Methodology: Artificial Intelligence, Data Science, and Agent-based Modeling

What is an agent-based model (ABM)? An agent-based model is a computerized, digital model that aims to simulate a number of decision-makers (agents) and institutions, which change status and/or interact with one another over time according to a set of prescribed rules. By and large, all agents are often embedded in a hierarchical structure, dwell on and interact with an (often) dynamic landscape, and learn and adapt in response to changes in other agents and the environment. Building on a fundamental philosophy of methodological individualism, agent-based modelers advocate a focus on the uniqueness of individual agents, local environment, and multiple dynamical agent-agent or agent-environment interactions, which may account for many complexity features. Therefore, agent-based modelers warn against aggregating individual decisions or local-level characteristics so as to avoid potential misleading results.

Agent-based modeling is a major bottom-up tool powerful to understand complexity in many theoretical and empirical systems, to perform space-time analysis, and to represent or envision many complex landscape processes or human-environment interactions. Currently, the CHES group is pushing toward 4-D (x, y, z, and time) ABM (see this example), which involves stakeholders in an iterative process of model development for information sharing, collective learning and exchange of ideas on a given concrete issue among researchers and other stakeholders.

However, ABM suffers from a major challenge in relation to in-depth understanding of mechanistic processes: to reconcile the generative power of truly bottom-up, mechanistic modeling frameworks and pattern-informed, empirical top-down approaches that reproduce macro-level patterns yet lack adequate explanatory power.
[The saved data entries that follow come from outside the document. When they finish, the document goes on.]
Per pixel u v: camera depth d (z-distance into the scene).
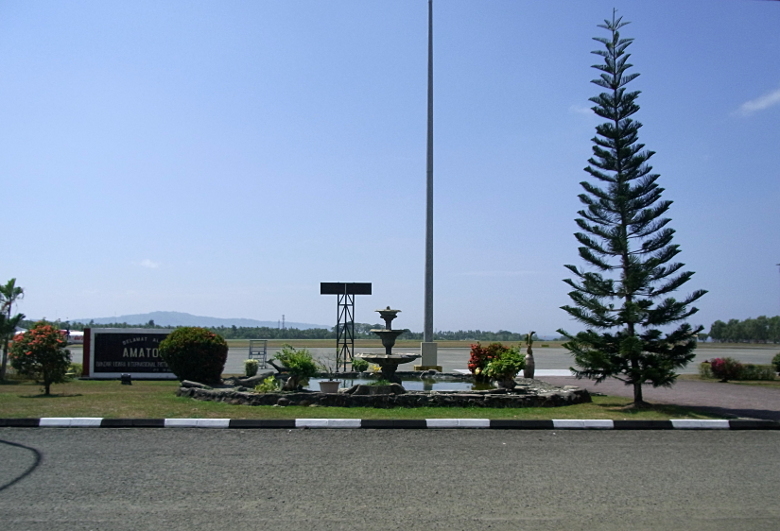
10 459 7.55
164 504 5.80
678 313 13.02
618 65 14.16
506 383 14.96
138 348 19.36
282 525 5.27
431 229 21.22
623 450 8.61
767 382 21.73
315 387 16.11
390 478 6.87
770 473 7.32
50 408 11.22
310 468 7.28
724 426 10.67
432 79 22.00
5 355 19.03
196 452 8.07
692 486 6.67
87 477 6.73
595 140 14.21
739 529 5.29
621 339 13.31
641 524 5.40
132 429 9.76
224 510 5.65
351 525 5.29
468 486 6.57
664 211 13.52
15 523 5.21
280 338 89.56
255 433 9.57
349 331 23.75
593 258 13.80
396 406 12.32
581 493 6.35
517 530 5.21
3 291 19.11
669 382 13.17
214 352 15.99
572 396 13.41
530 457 8.05
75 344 51.75
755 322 112.12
Other ABM challenges include developing integrated human-environment ABMs, modeling human behavior, module reusability and transparency, model verification and validation , high-performance computing, and building spatially explicit ABMs (particularly considering the “telecoupling” effects; Liu et al. 2013). All these challenges arise from ABM’s greater complexity (compared to traditional models), a price that must be paid for ABM’s high flexibility and capacity to capture complex systems dynamics.
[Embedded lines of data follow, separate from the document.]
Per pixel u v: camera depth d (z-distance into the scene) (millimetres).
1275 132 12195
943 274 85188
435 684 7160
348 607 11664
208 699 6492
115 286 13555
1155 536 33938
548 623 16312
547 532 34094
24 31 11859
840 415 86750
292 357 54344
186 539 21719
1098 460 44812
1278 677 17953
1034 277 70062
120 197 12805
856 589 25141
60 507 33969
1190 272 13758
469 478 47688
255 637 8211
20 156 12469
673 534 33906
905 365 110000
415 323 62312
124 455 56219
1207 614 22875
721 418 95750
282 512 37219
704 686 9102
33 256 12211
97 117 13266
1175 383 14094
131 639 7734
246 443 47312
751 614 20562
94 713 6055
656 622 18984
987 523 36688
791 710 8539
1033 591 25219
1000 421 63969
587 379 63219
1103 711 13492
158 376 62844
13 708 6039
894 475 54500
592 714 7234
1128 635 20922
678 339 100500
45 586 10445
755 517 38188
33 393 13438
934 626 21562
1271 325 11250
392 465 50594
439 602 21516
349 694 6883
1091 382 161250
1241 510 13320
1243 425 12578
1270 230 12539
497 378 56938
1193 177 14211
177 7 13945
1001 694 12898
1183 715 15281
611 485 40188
Traditional artificial intelligence (AI) uses machines to simulate human intelligence, implying a solution for most of the above ABM challenges (An et al. in review). Yet AI’s capability to nourish complex systems science hinges upon the availability of data in high volumes. Advances in data availability (new forms of data such as big data, ethnography input, and social media texts) and data science have yielded many methods, programming tools, and appropriate data infrastructures. This advantage boosts AI’s power to understand human intelligence and simulate how agents perceive, act, and react to other agents and/or changes in the environment(s) around them. Through “training”, machine learning (one very promising AI method) can help derive model structures that verify or rebut the underlying mechanisms, forces, and/or processes behind macro-patterns. Recently, machine learning has advanced so dramatically to not only offer “black-box” predictions, but also to recover mechanisms behind observed data. In a successful instance, a graph neural network model has been trained to derive the closed-form, symbolic expression of Newton’s law of motion based on the mass, charge, geographic positioning information, and so on of all particles in the experiment (Cranmer et al. 2020). Simply put, the data-mining approach was able to ultimately produce a learned mathematical function that exactly “recovers” Newton’s formula F=G(m_1 m_2)/r^2 without any previous clue or assumption regarding its form (See the figure below). This suggests AI’s major potential to recover laws or mechanisms in many domains.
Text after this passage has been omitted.